Denise Hole thinks of her cellphone as the lifeline to her family.
She has two boys with autism that she needs to stay connected to. If there’s an emergency or they need to reach out to calm their anxiety, Hole has always been able to pick up the phone.
“It’s probably more important than my home phone,” she tells Global News.
But last week she checked her phone only to discover it would no longer connect. Thinking the worst, she panicked. She called Rogers to find out what had happened, only to be told that she had ported, or moved, her phone number over to Bell Canada.
Except she’d done no such thing. After hours of investigating, she was told she was the victim of a scam called “unauthorized porting.”
In the time she had lost control of her phone, the culprit had downloaded email and banking apps and had tried to reset passwords.
“I had logins from all sorts of countries,” she says. “Phillippines, Argentina…. “
She scrambled to change her passwords, praying she got it done before any real theft could occur.
“I tried to stay ahead of it, at least I hope I did,” she says.
Unauthorized porting is similar to another scam the Ontario Provincial Police warned consumers about this week: SIM swapping. Both involve a third party convincing a call centre employee that they’re you. In SIM swapping, the victim’s information is transferred to the criminal’s SIM card. The only difference with unauthorized porting is that the phone number is moved to another carrier.
Once the fraudster has control of the phone, email and banking apps are downloaded and password reset requests are sent out. From there, they can gain access to personal and financial information.

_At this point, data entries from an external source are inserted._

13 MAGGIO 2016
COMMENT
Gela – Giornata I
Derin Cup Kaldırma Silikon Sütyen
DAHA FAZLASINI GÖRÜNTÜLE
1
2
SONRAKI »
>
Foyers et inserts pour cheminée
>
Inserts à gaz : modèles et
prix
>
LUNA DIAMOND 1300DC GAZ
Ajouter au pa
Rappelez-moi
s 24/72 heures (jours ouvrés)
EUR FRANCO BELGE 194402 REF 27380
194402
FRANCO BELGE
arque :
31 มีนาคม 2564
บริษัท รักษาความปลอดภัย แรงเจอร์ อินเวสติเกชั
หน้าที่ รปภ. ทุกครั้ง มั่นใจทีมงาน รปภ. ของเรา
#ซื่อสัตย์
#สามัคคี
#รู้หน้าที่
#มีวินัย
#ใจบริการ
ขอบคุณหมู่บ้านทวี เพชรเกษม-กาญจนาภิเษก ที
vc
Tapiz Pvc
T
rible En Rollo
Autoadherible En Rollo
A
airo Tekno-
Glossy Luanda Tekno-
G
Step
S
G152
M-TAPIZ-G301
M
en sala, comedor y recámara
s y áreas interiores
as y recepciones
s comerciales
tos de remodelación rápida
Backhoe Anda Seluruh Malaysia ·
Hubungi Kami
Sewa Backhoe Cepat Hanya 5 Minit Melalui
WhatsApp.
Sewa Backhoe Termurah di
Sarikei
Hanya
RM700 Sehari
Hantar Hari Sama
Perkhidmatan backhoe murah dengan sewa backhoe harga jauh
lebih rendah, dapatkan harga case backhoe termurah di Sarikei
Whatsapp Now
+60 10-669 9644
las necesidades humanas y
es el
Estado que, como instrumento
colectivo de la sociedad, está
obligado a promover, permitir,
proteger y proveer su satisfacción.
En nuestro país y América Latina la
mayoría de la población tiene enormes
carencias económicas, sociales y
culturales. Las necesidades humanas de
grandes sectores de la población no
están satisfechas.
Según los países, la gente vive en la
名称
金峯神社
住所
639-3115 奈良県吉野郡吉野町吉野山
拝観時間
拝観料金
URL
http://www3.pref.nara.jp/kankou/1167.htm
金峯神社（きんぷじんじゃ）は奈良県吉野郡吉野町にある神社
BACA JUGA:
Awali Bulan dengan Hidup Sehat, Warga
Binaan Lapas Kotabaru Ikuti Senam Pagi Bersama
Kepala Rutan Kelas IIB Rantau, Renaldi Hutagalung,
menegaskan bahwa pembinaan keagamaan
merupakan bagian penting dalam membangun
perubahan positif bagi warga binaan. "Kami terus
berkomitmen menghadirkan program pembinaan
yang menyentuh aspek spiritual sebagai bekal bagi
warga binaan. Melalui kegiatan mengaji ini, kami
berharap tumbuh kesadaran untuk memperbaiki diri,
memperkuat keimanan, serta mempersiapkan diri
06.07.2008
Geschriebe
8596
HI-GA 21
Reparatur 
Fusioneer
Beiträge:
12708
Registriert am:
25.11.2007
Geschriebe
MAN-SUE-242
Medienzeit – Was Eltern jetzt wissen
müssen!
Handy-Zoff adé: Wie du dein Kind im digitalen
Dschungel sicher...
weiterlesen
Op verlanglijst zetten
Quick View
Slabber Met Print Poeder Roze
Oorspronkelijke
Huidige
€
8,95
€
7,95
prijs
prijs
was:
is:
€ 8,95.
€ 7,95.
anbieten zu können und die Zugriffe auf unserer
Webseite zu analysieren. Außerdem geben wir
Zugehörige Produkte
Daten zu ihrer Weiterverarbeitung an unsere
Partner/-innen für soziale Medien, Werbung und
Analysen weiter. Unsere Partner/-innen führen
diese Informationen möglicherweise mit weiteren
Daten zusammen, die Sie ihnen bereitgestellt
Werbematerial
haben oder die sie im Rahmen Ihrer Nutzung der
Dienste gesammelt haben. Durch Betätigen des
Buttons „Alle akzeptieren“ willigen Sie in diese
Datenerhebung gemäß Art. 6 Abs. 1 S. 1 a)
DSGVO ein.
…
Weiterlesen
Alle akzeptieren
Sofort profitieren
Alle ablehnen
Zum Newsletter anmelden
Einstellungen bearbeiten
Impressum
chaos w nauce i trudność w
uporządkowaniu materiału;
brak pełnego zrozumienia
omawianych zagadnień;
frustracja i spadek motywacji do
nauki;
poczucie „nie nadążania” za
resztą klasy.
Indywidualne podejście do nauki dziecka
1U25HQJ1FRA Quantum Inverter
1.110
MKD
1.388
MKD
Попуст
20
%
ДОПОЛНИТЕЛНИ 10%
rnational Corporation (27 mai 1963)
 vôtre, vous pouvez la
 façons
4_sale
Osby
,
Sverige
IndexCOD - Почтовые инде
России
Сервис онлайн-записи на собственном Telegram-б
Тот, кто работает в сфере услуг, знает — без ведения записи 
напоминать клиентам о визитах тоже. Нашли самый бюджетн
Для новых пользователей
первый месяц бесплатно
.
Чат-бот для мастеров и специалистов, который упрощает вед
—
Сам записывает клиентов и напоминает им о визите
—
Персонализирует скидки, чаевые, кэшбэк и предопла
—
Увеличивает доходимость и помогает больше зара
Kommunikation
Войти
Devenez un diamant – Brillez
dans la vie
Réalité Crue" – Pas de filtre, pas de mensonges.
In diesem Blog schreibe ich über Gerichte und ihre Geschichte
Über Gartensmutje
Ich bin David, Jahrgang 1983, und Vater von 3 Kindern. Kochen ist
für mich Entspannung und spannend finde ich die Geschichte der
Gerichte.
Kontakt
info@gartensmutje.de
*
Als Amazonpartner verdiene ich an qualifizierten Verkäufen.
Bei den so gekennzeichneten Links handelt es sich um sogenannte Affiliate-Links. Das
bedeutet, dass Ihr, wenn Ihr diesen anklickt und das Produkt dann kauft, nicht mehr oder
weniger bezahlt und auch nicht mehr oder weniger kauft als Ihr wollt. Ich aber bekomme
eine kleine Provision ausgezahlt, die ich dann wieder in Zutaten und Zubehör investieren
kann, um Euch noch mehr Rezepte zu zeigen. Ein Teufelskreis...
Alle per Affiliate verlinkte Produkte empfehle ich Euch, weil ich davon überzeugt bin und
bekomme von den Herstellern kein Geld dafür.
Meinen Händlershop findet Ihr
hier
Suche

“It’s shaken people because we’ve told people that you can be more secure by adding a PIN or by using your phone number for a verification code for your bank or for other services,” says Herjavec Group COO Ira Goldstein. “And now that verification call code — the thing that we’ve told people will make them more secure — is in itself insecure.”
Hole had a PIN that she says even her husband didn’t know, yet someone else was still able to get control of her account.
The Canadian Wireless Telecommunications Association told Global News it is constantly speaking to carriers about fraud.
“From an industry perspective, our members take their customers’ privacy and security very seriously,” the CWTA said.
But there is a glaring hole in the system. When the Canadian Radio-television and Telecommunications Commission mandated that carriers allow customers to port their phone numbers when they switch cell phone providers, it inadvertently made it easier for fraudsters to gain access to customers’ accounts. On the CWTA website, consumers are told they only need to provide a phone number and account number to verify identity, both easily accessible to fraudsters.
“I think the wireless carriers have a problem,” says Goldstein. “Consumers have a problem really fundamentally. And the question is, who is going to solve the problem? I really think this comes down to an ecosystem of carriers that provide phone service to people and they need to ensure that that ecosystem is secure.”
PIN numbers and security measures only work if they’re used, says Goldstein. And even then, human error and fraud still occur. He says the only real way to ensure security is through biometrics because a fraudster might be able to guess a password, but facial recognition and fingerprints are unique.